0

The purpose for this server is deep learning algorithms. What I am planning to do is to assemble a server with 20 GPUs (Nvidia GTX 1080 TIs) and 2 CPUs (Intel Xeon Phis) and then have many users draw processing power from it.

Relevant to this question: If a user wants, say, 8 GPUs, then can 8 random free GPUs be allocated to them?

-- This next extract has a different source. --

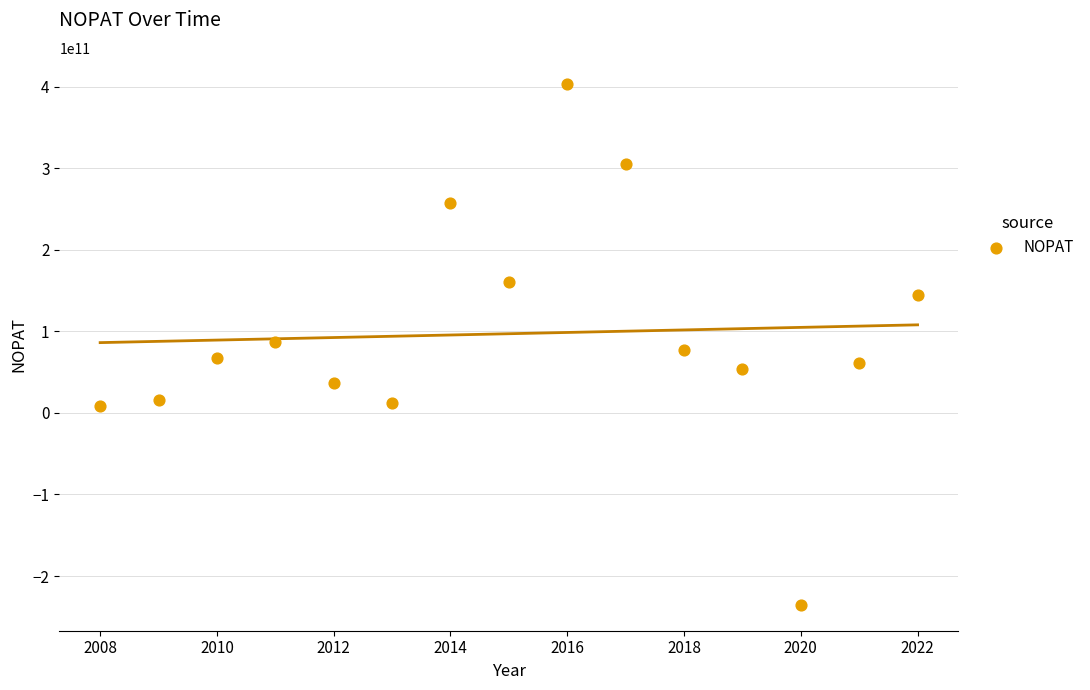

What is the range of Y values (max minus min)?

638296736738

Also, in general, will this work? I still don't understand how the OS will function in this scenario. Is there some special server OS (such as Ubuntu server) which I can use to make this happen?

Thanks

Rushat Rai
  • 111
  • 4
  • One server with 20 GPUs? Or a cluster of machines with GPUs? – Sven May 24 '17 at 09:52
  • @Sven one server with 20 GPUs, not a cluster. This is the rack: https://www.supermicro.com.tw/products/superblade/module/SBI-7128RG-F2.cfm – Rushat Rai May 24 '17 at 09:55
  • You got that wrong. This is a [blade system](https://en.wikipedia.org/wiki/Blade_server). Each of the blades is a separate computer, they just share infratructure like power supply and network. – Sven May 24 '17 at 10:15
  • @Sven ah. That explains most of my confusion. I've actually scrapped this idea and have planned out a rack with 6 different machines each complete with 8 GPUs, and they are all linked through Infiniband network cards. – Rushat Rai May 24 '17 at 10:19
  • My suggestion would be to hire an expert consultant who can help you analyze your workload and come up with a good solution. HPC computing is tricky and it's easy to invest into the wrong kind of setup for your use case. – Sven May 24 '17 at 10:22
  • @Sven hmm that is worth considering. Also, on insidehpc.com it was written- "A high performance computer appropriate for most small and medium-sized businesses today is built from what are basically many ordinary computers connected together with a network and centrally coordinated by some **special software.**" Is this 'special software' slurm? – Rushat Rai May 24 '17 at 10:32
  • Let us [continue this discussion in chat](http://chat.stackexchange.com/rooms/59224/discussion-between-mythic-cocoa-and-sven). – Rushat Rai May 24 '17 at 10:46
  • Sorry, I don't do chat. And yes, slurm would be one example of such a software. – Sven May 24 '17 at 10:50

1 Answers1

1

This is not one computer but multiple ones that are each separate (but possibly connected with a fast/low latentcy Infiniband network). You need a classic HPC cluster environment with a job scheduler/batch system, eg. slurm.

Sven
  • 97,248
  • 13
  • 177
  • 225